Savoy opera was a style of comic opera that developed in Victorian England in the late 19th century, with W. S. Gilbert and Arthur Sullivan as the original and most successful practitioners.  The name is derived from the Savoy Theatre, which impresario Richard D'Oyly Carte built to house the Gilbert and Sullivan pieces, and later those by other composer–librettist teams. The great bulk of the non-G&S Savoy Operas either failed to achieve a foothold in the standard repertory, or have faded over the years, leaving the term "Savoy Opera" as practically synonymous with Gilbert and Sullivan. The Savoy operas (in both senses) were seminal influences on the creation of the modern musical.

Gilbert, Sullivan, Carte and other Victorian era British composers, librettists and producers, as well as the contemporary British press and literature, called works of this kind "comic operas" to distinguish their content and style from that of the often risqué continental European operettas that they wished to displace. Most of the published literature on Gilbert and Sullivan since that time refers to these works as "Savoy Operas", "comic operas", or both. However, the Penguin Opera Guides and many other general music dictionaries and encyclopedias classify the Gilbert and Sullivan works as operettas.

Gilbert and Sullivan's early operas played at other London theatres, and Patience (1881) was the first opera to appear at the Savoy Theatre, and thus, in a strict sense, the first true "Savoy Opera", although the term "Savoy Opera" has, for over a century, referred to all thirteen operas that Gilbert and Sullivan wrote for Richard D'Oyly Carte.

Other definitions
During the years when the Gilbert and Sullivan ("G&S") operas were being written, Richard D'Oyly Carte also produced, at the Savoy Theatre, operas by other composer–librettist teams, either as curtain raisers to the G&S pieces, or to fill the theatre when no G&S piece was available. To his contemporaries, the term "Savoy Opera" referred to any opera that appeared at that theatre, regardless of who wrote it.

Aside from curtain raisers (which are listed in the second table below), the G&S operas were the only works produced at the Savoy Theatre from the date it opened (10 October 1881) until The Gondoliers closed on 20 June 1891.  Over the next decade, there were only two new G&S pieces (Utopia Limited and The Grand Duke), both of which had comparatively brief runs. To fill the gap, Carte mounted G&S revivals, Sullivan operas with different librettists, and works by other composer–librettist teams.  Richard D'Oyly Carte died on 3 April 1901. If the nexus of Carte and the Savoy Theatre is used to define "Savoy Opera," then the last new Savoy Opera was The Rose of Persia (music by Sullivan, libretto by Basil Hood), which ran from 28 November 1899 – 28 June 1900.
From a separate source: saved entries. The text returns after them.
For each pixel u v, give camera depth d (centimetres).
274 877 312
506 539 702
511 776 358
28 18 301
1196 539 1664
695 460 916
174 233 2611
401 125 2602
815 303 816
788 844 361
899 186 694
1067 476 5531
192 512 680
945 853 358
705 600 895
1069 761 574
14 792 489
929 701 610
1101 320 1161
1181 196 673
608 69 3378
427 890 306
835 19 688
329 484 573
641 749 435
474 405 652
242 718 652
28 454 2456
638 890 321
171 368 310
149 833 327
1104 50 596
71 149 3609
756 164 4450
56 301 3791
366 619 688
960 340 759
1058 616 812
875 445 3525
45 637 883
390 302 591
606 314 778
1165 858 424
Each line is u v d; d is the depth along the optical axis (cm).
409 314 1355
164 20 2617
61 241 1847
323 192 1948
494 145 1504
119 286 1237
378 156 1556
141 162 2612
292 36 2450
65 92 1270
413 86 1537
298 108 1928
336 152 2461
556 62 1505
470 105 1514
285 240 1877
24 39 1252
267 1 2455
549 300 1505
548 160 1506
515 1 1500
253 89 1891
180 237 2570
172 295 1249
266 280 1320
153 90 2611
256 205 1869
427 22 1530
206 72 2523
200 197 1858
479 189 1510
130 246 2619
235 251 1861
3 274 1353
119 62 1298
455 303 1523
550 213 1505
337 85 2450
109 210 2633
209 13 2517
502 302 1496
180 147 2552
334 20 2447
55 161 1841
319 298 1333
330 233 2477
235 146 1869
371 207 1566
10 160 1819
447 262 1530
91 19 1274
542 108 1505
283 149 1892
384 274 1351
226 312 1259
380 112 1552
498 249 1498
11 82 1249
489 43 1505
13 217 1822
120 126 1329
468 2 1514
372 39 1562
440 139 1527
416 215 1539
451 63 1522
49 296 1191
After Carte's death, his wife Helen Carte assumed management of the theatre. In 1901, she produced Sullivan's last opera, The Emerald Isle (finished after Sullivan's death by Edward German), and during the run of that opera, she hired William Greet as manager of the theatre. Later that year, she leased the theatre to Greet, who then produced Ib and Little Christina, The Willow Pattern, a revival of Iolanthe, Merrie England (1902) and A Princess of Kensington (1903), each with a cast made up largely of Carte's Savoy company. Cyril Rollins and R. John Witts adopt A Princes of Kensington as the last of the Savoy Operas. After A Princess of Kensington closed in May 1903, Mrs. Carte leased the theatre to unrelated parties until late 1906, when she produced the first of her two seasons of G&S revivals in repertory at the Savoy, with Gilbert returning to direct.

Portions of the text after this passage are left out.